• Data:
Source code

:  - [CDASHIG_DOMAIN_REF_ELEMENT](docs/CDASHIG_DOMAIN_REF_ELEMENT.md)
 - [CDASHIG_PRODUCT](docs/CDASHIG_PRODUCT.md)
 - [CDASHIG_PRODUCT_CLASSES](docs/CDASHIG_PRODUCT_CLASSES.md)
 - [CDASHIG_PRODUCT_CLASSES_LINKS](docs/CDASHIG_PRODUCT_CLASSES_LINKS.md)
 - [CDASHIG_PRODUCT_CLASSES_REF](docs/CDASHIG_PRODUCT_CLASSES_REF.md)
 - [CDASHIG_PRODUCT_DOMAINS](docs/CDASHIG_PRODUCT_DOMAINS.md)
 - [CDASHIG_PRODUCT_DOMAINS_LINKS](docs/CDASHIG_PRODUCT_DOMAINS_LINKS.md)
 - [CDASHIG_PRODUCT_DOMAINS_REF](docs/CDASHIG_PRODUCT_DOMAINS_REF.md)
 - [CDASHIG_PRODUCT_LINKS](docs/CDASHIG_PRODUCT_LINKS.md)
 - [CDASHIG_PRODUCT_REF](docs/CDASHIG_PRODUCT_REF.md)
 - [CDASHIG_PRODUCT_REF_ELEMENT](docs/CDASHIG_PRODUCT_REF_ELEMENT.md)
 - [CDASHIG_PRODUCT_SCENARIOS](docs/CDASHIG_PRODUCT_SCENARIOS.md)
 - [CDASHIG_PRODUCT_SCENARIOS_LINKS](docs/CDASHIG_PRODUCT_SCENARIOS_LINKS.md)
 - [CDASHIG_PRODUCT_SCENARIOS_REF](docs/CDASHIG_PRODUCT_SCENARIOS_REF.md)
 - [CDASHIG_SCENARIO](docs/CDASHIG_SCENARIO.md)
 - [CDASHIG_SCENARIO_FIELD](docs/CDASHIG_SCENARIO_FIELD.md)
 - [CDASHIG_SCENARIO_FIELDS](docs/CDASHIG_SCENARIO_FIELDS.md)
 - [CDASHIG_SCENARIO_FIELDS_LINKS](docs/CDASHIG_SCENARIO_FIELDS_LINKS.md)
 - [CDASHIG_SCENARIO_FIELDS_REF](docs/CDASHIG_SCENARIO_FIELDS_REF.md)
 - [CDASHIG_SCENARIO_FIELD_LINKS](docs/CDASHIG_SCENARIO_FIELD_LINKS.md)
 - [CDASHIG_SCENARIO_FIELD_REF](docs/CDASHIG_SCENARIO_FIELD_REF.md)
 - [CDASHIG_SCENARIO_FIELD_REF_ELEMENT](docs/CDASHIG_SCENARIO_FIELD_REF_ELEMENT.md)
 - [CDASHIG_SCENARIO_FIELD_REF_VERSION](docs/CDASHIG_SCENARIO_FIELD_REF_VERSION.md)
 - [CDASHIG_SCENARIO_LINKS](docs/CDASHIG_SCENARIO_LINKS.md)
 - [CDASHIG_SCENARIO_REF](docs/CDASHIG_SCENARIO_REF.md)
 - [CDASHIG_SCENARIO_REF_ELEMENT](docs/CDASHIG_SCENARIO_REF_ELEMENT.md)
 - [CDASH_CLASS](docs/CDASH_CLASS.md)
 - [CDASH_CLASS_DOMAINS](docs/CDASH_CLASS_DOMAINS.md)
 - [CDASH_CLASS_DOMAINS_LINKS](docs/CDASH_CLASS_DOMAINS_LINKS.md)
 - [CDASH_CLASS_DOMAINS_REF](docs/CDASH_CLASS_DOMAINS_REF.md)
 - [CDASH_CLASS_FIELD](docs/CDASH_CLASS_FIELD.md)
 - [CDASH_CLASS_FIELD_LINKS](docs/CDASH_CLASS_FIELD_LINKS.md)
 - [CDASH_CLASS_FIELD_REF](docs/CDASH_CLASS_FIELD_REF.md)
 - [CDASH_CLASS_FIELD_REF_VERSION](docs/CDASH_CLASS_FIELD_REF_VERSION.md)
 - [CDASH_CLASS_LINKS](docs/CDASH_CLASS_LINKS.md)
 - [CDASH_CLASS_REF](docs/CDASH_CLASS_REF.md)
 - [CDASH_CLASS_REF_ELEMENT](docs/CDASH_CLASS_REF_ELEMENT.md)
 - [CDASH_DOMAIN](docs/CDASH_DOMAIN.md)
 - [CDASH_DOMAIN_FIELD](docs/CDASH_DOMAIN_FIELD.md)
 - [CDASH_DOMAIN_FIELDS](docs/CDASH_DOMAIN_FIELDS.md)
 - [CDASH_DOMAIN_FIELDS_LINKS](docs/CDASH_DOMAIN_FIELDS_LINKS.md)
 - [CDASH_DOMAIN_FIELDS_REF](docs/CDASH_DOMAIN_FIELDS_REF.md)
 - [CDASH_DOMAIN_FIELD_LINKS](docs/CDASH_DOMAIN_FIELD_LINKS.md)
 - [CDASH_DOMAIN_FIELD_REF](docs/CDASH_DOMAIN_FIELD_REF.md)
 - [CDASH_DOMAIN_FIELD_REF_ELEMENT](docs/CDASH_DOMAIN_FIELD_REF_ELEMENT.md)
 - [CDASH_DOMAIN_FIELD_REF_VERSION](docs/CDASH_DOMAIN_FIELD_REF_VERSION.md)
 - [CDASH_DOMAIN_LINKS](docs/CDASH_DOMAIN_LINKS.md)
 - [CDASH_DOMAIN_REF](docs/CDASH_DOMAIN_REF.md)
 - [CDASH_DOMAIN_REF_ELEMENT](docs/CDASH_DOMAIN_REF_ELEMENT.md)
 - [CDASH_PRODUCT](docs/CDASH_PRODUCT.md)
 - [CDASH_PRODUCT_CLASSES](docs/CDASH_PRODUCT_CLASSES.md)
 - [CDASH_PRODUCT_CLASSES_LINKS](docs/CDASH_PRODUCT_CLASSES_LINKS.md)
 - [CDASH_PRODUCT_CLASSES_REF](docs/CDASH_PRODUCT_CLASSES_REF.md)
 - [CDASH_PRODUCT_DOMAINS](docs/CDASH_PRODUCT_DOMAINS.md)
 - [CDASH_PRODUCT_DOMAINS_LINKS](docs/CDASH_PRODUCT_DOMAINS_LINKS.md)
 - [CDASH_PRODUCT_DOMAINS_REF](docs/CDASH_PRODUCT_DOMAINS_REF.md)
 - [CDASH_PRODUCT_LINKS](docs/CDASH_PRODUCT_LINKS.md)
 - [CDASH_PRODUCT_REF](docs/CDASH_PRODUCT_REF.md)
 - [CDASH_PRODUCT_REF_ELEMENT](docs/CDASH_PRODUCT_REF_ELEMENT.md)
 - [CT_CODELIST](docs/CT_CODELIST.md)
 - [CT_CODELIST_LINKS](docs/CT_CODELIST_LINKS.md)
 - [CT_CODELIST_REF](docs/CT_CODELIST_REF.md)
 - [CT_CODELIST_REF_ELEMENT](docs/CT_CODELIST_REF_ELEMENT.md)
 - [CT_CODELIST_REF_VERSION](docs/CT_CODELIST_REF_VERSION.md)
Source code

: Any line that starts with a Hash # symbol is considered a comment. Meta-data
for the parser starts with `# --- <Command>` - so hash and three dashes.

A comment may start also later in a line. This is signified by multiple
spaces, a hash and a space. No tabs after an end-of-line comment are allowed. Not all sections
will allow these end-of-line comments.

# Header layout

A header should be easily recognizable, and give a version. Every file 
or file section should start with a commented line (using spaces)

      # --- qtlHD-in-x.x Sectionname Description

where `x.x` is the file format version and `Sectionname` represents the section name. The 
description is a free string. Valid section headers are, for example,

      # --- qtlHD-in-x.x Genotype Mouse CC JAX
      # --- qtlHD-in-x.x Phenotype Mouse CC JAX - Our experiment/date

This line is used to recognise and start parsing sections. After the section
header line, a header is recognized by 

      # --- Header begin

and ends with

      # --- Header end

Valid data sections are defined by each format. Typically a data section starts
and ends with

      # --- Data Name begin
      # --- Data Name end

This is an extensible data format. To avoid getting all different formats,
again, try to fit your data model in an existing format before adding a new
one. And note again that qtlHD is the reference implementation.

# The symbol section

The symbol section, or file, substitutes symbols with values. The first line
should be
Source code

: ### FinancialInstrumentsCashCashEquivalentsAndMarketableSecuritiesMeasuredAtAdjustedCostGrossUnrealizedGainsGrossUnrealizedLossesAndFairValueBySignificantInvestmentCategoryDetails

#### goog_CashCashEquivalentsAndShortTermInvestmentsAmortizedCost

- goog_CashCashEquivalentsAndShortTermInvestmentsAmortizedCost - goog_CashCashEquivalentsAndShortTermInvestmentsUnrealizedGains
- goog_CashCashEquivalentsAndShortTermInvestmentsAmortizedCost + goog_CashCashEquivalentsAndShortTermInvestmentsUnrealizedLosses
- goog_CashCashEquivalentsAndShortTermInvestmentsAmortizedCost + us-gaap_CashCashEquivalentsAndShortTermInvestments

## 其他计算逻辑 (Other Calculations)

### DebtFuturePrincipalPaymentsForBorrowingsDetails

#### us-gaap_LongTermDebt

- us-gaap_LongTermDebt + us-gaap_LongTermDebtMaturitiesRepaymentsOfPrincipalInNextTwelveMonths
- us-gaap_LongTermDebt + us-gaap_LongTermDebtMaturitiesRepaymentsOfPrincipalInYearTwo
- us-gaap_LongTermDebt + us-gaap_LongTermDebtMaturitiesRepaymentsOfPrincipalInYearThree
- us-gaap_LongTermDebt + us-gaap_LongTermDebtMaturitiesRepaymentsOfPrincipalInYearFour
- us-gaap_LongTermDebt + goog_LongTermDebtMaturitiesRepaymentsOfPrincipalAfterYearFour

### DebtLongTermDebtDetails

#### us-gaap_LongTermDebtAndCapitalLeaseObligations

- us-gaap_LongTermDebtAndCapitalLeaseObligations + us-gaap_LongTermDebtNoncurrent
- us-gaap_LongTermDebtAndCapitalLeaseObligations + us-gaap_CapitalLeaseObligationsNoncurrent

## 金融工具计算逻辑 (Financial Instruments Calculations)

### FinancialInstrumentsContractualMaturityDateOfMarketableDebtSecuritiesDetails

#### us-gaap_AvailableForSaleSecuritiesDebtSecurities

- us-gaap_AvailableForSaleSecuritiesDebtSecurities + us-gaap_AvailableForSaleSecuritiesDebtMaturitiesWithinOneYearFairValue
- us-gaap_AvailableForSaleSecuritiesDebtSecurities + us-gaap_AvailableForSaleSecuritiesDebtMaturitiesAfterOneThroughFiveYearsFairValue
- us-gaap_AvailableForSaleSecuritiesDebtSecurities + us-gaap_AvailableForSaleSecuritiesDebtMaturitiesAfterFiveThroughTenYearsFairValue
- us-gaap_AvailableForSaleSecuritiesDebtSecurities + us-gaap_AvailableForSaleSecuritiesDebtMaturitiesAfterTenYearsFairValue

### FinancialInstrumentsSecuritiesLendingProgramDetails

• What needs to be done:
Where the line holding "a comment. Meta-data" appears in the listing above, start reproducing exactly, and end with the line holding "# The symbol section".

• Exercise response:
: Any line that starts with a Hash # symbol is considered a comment. Meta-data
for the parser starts with `# --- <Command>` - so hash and three dashes.

A comment may start also later in a line. This is signified by multiple
spaces, a hash and a space. No tabs after an end-of-line comment are allowed. Not all sections
will allow these end-of-line comments.

# Header layout

A header should be easily recognizable, and give a version. Every file 
or file section should start with a commented line (using spaces)

      # --- qtlHD-in-x.x Sectionname Description

where `x.x` is the file format version and `Sectionname` represents the section name. The 
description is a free string. Valid section headers are, for example,

      # --- qtlHD-in-x.x Genotype Mouse CC JAX
      # --- qtlHD-in-x.x Phenotype Mouse CC JAX - Our experiment/date

This line is used to recognise and start parsing sections. After the section
header line, a header is recognized by 

      # --- Header begin

and ends with

      # --- Header end

Valid data sections are defined by each format. Typically a data section starts
and ends with

      # --- Data Name begin
      # --- Data Name end

This is an extensible data format. To avoid getting all different formats,
again, try to fit your data model in an existing format before adding a new
one. And note again that qtlHD is the reference implementation.

# The symbol section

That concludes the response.